_EXERCISE DESCRIPTION:_
Begin at the line below that holds "EUROMASTER LIETUVA" and end at the line that holds "Au bout de combien de temps aurai-je des", transcribing each line exactly and skipping any picture.

(EXTRACTED MATERIAL begins)

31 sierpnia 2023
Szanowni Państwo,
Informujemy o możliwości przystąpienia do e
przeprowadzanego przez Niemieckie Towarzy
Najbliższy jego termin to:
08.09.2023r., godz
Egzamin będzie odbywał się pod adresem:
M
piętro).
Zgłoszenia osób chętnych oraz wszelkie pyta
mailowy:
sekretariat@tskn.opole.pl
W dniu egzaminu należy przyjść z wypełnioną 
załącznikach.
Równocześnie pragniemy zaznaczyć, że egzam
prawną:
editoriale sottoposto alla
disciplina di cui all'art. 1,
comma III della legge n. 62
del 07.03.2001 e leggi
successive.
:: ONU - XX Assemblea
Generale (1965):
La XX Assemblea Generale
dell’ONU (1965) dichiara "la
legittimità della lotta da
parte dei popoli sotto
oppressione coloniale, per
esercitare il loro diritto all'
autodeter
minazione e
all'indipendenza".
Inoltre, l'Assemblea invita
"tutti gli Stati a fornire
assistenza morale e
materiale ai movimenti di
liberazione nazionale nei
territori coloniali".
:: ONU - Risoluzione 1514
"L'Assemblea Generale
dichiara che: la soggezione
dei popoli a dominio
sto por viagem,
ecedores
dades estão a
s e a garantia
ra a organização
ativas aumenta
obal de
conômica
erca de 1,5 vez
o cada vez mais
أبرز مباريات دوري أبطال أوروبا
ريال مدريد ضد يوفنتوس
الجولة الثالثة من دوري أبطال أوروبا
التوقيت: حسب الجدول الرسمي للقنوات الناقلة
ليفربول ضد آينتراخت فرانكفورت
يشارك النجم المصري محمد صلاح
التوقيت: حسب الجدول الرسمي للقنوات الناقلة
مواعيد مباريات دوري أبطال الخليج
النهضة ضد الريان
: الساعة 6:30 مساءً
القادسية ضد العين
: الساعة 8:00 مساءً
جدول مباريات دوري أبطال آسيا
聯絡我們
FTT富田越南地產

(EXTRACTED MATERIAL ends)
(EXTRACTED MATERIAL begins)

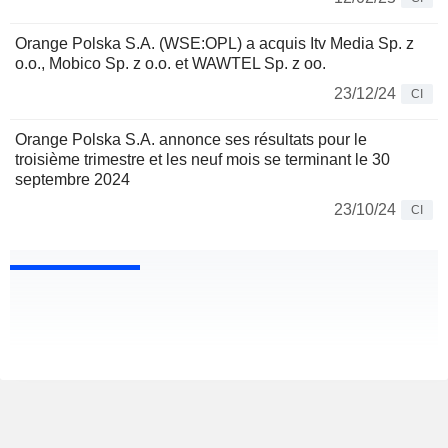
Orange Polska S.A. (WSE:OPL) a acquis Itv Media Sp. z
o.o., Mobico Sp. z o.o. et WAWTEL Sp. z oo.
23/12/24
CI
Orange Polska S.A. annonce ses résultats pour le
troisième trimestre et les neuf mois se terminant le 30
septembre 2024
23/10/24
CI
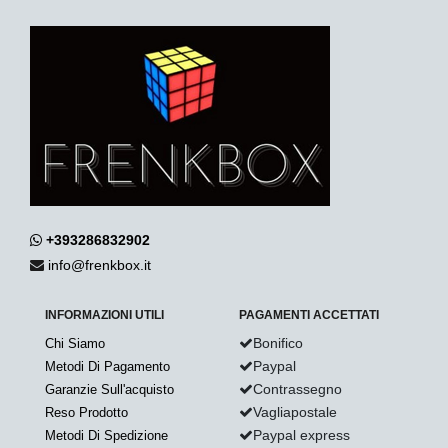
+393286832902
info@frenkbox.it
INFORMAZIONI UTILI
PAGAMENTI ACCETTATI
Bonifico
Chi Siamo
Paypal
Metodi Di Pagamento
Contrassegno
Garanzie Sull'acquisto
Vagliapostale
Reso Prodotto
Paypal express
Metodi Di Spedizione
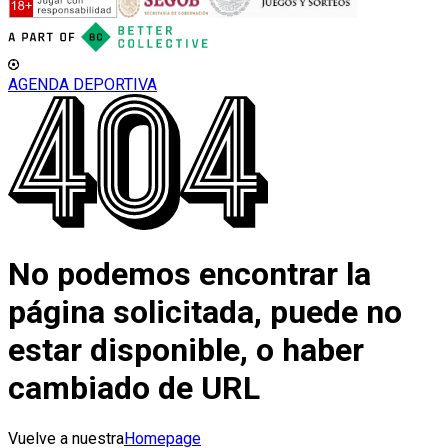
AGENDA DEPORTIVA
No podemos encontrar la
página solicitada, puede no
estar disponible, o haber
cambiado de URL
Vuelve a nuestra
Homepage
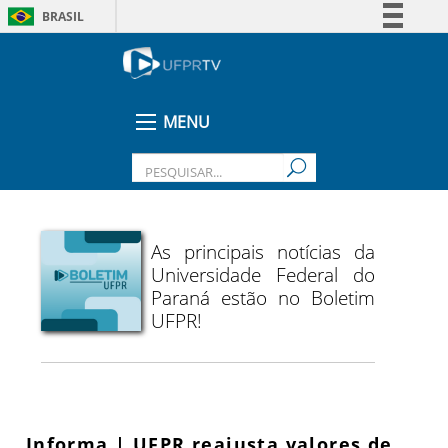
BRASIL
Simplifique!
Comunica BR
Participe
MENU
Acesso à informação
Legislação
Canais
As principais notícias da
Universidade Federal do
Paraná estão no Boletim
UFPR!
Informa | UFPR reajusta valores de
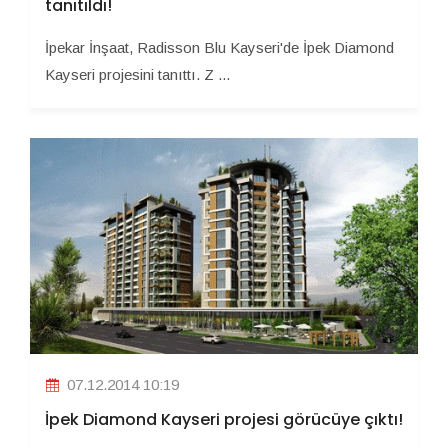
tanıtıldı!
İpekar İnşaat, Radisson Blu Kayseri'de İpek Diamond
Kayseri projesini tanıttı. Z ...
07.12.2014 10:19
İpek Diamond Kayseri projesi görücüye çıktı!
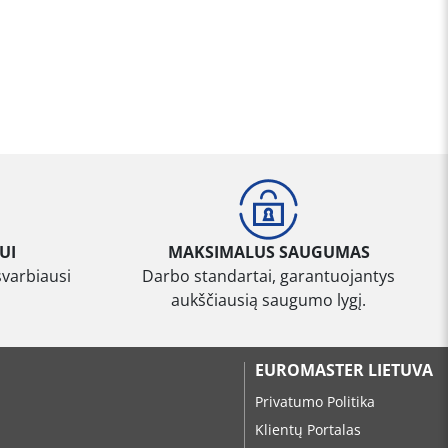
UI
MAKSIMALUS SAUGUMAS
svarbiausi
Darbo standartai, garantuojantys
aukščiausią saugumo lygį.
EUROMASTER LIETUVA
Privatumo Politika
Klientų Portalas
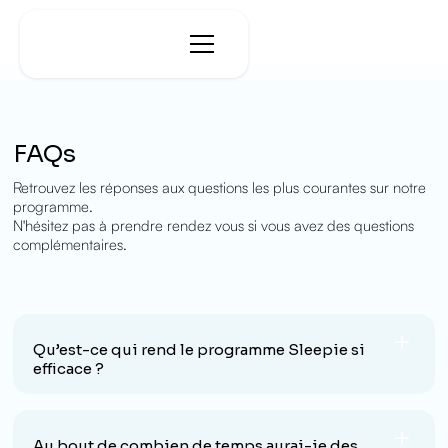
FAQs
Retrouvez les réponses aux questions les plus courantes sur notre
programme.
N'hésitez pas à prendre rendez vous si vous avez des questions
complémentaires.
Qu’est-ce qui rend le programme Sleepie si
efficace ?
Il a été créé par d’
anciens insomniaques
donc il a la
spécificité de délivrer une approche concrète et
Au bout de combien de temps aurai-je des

(EXTRACTED MATERIAL ends)

_TASK OUTPUT:_
EUROMASTER LIETUVA
Privatumo Politika
Klientų Portalas
FAQs
Retrouvez les réponses aux questions les plus courantes sur notre
programme.
N'hésitez pas à prendre rendez vous si vous avez des questions
complémentaires.
Qu’est-ce qui rend le programme Sleepie si
efficace ?
Il a été créé par d’
anciens insomniaques
donc il a la
spécificité de délivrer une approche concrète et
Au bout de combien de temps aurai-je des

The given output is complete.